Aidés de François Reyl et de Philippe Houman, les époux se sont livrés, entre 1992 et 2013, à des manoeuvres dont le récit, tel qu’il est fait par les enquêteurs, oscille entre roman de gare et manuel de délinquance financière internationale.

Sous le nom de code « Birdie », Jérôme Cahuzac s’est ainsi fait livrer par deux fois 10.000 euros, en espèces, dans une rue de Paris. Lorsque le sacro-saint secret bancaire suisse commence à se fissurer en 2009, les quelque 600.000 euros qu’y détient Jérôme Cahuzac prennent la route de Singapour, en faisant un détour par une société-écran enregistrée aux Seychelles.

L’argent a servi à payer des vacances somptuaires en Corse ou des appartements aux enfants à Londres. Depuis, Patricia Cahuzac a revendu les appartements et s’est acquittée d’un redressement de plus de deux millions. L’ancien ministre a lui aussi régularisé sa situation fiscale.

L’affaire Cahuzac a fait souffler en France un vent de transparence sur la vie publique. Plus de 9.000 décideurs publics, dont les ministres et les parlementaires, ont désormais l’obligation de déclarer leur patrimoine à une commission indépendante.

Cette évolution a permis de démasquer d’autres abus, dont ceux d’un secrétaire d’Etat, en retard pour payer ses impôts et évincé pour cela du gouvernement socialiste.
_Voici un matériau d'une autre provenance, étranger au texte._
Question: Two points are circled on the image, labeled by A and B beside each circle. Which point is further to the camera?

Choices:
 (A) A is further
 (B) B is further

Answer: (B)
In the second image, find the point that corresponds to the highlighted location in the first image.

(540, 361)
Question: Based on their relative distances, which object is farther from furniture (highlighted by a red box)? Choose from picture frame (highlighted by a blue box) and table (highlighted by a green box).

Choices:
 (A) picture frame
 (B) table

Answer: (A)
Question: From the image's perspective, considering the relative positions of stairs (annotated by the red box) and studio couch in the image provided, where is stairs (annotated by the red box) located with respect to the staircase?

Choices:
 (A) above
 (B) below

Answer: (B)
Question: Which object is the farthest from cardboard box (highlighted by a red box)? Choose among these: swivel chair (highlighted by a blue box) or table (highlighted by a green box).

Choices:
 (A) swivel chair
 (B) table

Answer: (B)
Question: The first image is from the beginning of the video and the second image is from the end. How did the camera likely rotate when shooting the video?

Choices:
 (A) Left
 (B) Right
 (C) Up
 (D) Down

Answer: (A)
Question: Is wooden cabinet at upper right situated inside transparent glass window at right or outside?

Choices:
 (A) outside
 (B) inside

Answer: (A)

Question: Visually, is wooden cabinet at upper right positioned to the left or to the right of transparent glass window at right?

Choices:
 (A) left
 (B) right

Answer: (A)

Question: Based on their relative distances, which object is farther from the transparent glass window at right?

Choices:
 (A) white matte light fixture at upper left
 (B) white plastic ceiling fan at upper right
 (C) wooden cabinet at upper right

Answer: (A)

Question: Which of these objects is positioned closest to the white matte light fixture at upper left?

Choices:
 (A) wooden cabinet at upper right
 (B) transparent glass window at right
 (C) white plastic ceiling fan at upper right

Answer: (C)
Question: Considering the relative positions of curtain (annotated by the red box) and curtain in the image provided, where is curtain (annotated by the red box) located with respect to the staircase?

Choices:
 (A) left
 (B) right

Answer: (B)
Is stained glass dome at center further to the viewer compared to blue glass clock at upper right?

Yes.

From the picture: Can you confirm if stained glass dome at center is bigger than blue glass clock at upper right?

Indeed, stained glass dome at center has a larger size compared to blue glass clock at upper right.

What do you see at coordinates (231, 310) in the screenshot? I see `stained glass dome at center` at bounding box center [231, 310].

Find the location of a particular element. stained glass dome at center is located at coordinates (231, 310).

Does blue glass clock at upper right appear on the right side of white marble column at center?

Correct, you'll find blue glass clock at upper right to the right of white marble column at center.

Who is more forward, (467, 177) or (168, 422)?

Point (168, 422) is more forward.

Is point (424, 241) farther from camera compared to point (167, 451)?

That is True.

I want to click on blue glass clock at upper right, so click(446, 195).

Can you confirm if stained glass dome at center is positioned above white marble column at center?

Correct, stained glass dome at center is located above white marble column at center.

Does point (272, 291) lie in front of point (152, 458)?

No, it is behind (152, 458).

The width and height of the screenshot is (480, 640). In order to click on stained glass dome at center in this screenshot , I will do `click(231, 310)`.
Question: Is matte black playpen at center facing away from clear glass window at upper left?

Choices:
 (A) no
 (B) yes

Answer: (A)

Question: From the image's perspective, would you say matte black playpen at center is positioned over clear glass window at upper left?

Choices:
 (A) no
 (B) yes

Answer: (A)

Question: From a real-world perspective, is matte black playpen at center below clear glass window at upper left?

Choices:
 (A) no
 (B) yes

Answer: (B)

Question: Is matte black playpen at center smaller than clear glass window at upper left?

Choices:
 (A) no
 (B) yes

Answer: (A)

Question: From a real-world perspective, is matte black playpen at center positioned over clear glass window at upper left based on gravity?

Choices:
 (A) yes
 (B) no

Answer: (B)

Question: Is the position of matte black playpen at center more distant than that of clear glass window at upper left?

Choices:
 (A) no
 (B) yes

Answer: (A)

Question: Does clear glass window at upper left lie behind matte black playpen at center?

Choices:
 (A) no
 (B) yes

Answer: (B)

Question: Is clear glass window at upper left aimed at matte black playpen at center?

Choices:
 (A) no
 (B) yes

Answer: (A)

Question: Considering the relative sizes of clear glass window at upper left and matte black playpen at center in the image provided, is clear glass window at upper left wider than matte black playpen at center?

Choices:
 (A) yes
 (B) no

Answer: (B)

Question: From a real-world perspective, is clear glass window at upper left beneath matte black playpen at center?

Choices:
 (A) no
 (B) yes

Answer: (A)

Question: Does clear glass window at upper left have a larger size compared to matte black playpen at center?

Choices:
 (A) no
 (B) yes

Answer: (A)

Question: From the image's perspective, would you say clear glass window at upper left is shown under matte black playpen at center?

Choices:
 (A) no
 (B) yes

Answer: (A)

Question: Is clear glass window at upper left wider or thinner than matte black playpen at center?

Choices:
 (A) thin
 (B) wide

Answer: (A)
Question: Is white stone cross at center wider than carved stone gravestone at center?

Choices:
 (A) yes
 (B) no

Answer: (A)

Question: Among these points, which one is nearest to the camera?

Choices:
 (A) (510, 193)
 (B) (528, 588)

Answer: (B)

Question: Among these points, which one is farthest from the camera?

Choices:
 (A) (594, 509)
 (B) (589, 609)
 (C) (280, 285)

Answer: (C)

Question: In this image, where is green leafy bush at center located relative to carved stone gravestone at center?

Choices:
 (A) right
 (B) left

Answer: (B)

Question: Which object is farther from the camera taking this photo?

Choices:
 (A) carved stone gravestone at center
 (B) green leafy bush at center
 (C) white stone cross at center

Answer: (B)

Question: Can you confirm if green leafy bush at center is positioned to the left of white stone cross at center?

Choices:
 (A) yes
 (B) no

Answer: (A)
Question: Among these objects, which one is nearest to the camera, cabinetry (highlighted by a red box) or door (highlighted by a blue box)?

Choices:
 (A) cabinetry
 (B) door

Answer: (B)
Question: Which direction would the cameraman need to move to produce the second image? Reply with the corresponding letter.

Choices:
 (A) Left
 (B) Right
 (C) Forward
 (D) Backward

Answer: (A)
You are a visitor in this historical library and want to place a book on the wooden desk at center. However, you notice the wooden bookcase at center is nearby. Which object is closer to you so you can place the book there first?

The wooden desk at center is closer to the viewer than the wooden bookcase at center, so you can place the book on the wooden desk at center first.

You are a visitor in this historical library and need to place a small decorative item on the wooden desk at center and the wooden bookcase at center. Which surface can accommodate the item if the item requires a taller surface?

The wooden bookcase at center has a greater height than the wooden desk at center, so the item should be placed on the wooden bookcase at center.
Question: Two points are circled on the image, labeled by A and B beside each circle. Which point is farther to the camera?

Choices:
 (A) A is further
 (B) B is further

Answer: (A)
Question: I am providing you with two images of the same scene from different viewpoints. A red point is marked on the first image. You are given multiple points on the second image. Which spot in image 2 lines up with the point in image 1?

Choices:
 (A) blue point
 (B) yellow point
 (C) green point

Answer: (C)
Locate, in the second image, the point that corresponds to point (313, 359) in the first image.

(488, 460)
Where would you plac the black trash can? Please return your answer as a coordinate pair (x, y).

Treize dossiers ont été transmis à la justice pour des déclarations incomplètes ou mensongères. Parmi eux figurent l’avionneur Serge Dassault, sénateur du parti Les Républicains (LR) de Nicolas Sarkozy, Patrick Balkany, un député LR proche ami de l’ancien président de droite, ou plus récemment les eurodéputés chefs de file de l’extrême droite française, Jean-Marie et Marine Le Pen, accusés d’avoir sous-évalué la valeur de leurs propriétés.